* [TAREFA]
Responda às perguntas abaixo com base no texto sobre o Marco da Biodiversidade.
1. Qual é o número da lei que institui o Marco da Biodiversidade brasileiro?
2. De qual rede faz parte a bióloga Claudia de Pinho?
3. O que a CNPCT fez quando percebeu que não tinha sido ouvida?

* [TEXTO ORIGINAL]

- - - -

Marco da biodiversidade: muito além do papel

21/06/2015 17:01

Por Sucena Shkrada Resk

Os processos de conquista de direitos socioambientais no Brasil são árduos, porque por muitas vezes, ficam circunscritos a belas palavras dispostas no papel, que não se traduzem em regulamentação e prática.  O recente Marco da Biodiversidade brasileiro (Lei 13.123), caso a sociedade não acompanhe, pode estar fadado a este contexto. Ao mesmo tempo representa um instrumento de luta e conquista dos povos e das comunidades tradicionais, indígenas e de agricultores familiares, que são cuidadores legítimos desse patrimônio.

Em entrevista especial ao Blog Cidadãos do Mundo – jornalista Sucena Shkrada Resk, a bióloga Claudia de Pinho, da Rede de Comunidades Tradicionais Pantaneiras, que integra a Comissão Nacional de Desenvolvimento Sustentável de Povos e Comunidades Tradicionais (CNPCT), fala a respeito da nova legislação e sobre os desafios pela frente.

Blog Cidadãos do Mundo – Quais são as principais conquistas no Marco da Biodiversidade?

Claudia de Pinho  - Na lei aprovada, a criação do Fundo Nacional de Repartição de Benefícios possibilitará nossa participação para a obtenção de recursos para a conservação do bioma.  Outro fator positivo é  termos espaço no Conselho de Gestão do Patrimônio Genético. Mas queremos que nossa participação nele não seja ditada pelo Governo, mas  seja resultado da escolha de instituições que nos representam. Mais uma conquista, fruto de nossas reivindicações, foi o veto à determinação de que o explorador iria indicar o beneficiário da repartição. Na CNPCT, quando percebemos que não tínhamos sido ouvidos, fizemos uma carta ao Governo Brasileiro. Também foi uma conquista o veto ao artigo que tirava a competência de fiscalização do Instituto Brasileiro do Meio Ambiente e dos Recursos Naturais Renováveis (Ibama) para o Ministério da Agricultura, Pecuária e Abastecimento (MAPA).

- - - -

* [DADOS FORNECIDOS]

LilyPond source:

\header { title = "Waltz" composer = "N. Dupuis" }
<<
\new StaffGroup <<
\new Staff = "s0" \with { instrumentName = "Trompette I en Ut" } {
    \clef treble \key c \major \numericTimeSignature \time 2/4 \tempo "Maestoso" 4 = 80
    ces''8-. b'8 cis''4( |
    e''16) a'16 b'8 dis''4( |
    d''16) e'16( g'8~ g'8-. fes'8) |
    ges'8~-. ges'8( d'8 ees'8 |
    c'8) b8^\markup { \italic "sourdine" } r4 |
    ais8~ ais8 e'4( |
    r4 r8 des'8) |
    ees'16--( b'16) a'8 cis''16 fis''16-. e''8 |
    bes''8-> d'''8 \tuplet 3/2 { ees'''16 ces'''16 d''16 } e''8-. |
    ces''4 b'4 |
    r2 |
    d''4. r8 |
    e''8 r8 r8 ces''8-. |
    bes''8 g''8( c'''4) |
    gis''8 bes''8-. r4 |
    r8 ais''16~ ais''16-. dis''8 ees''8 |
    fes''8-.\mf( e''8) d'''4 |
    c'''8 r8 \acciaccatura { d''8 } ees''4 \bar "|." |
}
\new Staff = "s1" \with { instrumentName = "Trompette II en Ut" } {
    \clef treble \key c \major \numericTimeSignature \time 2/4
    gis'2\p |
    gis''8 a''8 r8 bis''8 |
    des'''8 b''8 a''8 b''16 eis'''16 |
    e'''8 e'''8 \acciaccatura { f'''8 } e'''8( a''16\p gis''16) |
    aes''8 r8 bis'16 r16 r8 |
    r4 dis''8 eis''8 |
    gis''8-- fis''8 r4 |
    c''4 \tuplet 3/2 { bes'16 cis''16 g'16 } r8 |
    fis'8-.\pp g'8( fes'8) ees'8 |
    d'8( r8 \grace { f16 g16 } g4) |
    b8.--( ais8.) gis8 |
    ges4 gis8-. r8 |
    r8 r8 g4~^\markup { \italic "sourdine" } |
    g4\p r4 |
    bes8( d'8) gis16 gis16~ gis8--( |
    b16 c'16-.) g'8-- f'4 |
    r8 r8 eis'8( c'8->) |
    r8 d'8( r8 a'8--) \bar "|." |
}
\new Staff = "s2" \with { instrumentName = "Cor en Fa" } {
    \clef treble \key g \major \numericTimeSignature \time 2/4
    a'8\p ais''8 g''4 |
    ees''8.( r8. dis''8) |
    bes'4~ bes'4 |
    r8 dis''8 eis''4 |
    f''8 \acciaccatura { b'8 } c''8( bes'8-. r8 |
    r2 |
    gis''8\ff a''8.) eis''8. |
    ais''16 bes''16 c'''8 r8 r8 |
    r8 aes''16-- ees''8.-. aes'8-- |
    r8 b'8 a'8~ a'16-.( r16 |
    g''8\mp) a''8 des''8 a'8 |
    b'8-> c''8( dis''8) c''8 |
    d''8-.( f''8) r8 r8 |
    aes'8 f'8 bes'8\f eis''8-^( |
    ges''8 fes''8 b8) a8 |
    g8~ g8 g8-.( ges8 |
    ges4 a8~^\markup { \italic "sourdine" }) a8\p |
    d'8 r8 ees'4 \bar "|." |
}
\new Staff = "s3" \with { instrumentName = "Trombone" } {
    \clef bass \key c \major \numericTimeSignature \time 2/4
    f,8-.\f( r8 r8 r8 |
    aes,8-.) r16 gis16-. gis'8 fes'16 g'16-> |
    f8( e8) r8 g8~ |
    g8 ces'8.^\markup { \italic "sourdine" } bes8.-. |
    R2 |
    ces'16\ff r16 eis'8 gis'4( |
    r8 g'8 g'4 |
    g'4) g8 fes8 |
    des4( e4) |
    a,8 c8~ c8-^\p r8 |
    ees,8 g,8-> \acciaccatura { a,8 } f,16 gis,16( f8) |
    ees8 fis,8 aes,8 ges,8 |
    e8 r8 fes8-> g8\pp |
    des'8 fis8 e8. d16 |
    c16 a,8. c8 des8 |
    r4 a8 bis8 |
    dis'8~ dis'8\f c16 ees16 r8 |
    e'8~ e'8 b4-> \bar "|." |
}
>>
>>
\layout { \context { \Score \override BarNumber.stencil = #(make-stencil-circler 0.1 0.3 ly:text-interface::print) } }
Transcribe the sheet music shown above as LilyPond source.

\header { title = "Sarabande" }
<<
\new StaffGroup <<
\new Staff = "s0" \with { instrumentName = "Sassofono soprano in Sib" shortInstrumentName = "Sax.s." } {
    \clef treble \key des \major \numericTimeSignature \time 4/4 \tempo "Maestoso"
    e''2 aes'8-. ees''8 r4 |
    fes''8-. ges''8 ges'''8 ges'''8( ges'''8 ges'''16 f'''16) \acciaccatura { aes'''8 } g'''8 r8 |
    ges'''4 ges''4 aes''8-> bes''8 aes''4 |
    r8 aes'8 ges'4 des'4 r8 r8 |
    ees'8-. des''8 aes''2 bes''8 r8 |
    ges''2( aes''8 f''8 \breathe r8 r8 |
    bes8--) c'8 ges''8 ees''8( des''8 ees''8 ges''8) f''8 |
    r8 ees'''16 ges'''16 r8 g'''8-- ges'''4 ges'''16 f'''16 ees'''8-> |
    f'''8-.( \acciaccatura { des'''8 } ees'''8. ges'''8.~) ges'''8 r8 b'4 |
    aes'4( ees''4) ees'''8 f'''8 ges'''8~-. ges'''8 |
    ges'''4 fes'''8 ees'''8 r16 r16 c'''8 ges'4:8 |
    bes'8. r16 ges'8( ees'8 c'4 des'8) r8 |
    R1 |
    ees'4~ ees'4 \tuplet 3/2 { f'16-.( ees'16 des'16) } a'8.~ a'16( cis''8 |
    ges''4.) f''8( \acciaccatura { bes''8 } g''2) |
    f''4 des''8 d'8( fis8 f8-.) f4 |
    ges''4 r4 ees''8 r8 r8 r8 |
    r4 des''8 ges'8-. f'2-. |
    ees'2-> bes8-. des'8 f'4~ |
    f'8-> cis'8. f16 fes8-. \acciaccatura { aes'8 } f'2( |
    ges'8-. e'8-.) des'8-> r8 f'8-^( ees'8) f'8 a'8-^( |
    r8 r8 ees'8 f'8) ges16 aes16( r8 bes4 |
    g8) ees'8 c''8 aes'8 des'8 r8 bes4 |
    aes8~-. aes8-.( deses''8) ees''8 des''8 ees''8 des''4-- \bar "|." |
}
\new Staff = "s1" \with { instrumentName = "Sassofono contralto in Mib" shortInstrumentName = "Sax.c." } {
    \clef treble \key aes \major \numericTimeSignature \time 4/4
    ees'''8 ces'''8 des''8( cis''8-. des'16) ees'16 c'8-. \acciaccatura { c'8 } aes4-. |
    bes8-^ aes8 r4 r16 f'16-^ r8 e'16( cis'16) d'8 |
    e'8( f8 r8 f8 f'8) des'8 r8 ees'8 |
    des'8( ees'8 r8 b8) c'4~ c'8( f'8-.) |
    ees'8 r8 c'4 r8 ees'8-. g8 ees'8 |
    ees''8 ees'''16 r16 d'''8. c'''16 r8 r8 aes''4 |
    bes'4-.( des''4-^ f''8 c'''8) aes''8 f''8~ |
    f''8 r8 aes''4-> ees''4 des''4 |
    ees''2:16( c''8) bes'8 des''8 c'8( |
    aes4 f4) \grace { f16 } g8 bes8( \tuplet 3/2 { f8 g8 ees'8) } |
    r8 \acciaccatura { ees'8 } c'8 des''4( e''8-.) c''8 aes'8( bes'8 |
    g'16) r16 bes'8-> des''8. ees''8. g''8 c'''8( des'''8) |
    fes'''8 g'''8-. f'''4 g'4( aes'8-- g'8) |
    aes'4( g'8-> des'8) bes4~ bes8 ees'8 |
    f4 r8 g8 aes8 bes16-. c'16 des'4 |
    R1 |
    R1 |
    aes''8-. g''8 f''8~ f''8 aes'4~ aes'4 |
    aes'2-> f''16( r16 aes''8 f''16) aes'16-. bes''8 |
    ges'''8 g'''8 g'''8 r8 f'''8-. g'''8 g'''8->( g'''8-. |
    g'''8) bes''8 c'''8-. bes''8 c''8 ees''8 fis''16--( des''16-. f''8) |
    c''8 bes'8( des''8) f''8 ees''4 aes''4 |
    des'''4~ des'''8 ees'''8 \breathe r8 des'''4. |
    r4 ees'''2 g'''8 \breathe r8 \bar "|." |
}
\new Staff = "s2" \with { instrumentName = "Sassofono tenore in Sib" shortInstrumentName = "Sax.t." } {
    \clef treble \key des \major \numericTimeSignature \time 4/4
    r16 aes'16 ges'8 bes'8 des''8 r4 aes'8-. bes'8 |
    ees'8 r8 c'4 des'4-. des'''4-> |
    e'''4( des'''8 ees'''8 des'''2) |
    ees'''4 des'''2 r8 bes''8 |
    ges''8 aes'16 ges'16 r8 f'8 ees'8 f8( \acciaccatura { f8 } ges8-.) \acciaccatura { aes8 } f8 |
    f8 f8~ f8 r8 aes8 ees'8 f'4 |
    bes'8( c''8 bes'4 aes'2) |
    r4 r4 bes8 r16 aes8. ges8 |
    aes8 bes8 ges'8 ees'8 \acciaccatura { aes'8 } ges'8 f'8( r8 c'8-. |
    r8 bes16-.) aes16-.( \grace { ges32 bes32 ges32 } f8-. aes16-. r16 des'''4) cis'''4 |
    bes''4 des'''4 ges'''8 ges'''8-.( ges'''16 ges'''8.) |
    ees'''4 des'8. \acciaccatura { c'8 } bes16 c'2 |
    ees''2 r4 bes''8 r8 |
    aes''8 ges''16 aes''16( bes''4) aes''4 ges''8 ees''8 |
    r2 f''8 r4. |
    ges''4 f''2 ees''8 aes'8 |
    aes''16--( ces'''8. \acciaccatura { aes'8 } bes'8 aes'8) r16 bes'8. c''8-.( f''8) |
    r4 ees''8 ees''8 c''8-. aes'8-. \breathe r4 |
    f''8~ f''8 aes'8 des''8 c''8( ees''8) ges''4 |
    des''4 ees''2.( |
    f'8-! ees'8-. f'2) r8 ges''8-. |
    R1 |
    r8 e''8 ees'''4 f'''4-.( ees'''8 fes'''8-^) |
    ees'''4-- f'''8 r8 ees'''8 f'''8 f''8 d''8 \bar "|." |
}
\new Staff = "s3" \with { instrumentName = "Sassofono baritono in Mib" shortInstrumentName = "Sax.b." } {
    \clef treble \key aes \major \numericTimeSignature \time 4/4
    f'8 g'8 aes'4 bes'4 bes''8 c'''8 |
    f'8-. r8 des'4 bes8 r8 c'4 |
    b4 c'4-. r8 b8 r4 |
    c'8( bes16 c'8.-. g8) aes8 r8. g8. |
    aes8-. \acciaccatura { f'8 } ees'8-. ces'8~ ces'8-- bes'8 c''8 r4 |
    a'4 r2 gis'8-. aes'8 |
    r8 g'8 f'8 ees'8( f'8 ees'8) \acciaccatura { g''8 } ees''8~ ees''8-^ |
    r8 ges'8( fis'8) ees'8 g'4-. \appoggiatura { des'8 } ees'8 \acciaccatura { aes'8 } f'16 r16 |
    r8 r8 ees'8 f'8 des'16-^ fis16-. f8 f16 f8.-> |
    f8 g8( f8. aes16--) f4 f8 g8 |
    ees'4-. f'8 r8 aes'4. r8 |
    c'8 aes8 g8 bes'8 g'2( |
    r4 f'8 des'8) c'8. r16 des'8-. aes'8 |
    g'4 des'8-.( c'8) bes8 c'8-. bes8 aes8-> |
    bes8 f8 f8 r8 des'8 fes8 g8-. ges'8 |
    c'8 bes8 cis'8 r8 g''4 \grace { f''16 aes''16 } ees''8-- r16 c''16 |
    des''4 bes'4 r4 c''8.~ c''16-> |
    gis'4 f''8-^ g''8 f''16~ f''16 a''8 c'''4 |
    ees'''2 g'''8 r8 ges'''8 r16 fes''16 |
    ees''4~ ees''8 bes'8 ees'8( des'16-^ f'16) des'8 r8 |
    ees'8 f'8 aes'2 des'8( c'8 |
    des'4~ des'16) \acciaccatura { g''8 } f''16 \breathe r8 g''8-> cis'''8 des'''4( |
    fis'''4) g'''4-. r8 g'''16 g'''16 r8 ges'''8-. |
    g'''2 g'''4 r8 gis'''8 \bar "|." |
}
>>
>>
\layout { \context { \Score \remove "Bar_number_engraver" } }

- - - -

* [RESPOSTA]
1. É a Lei 13.123.
2. Ela faz parte da Rede de Comunidades Tradicionais Pantaneiras.
3. A CNPCT fez uma carta ao Governo Brasileiro.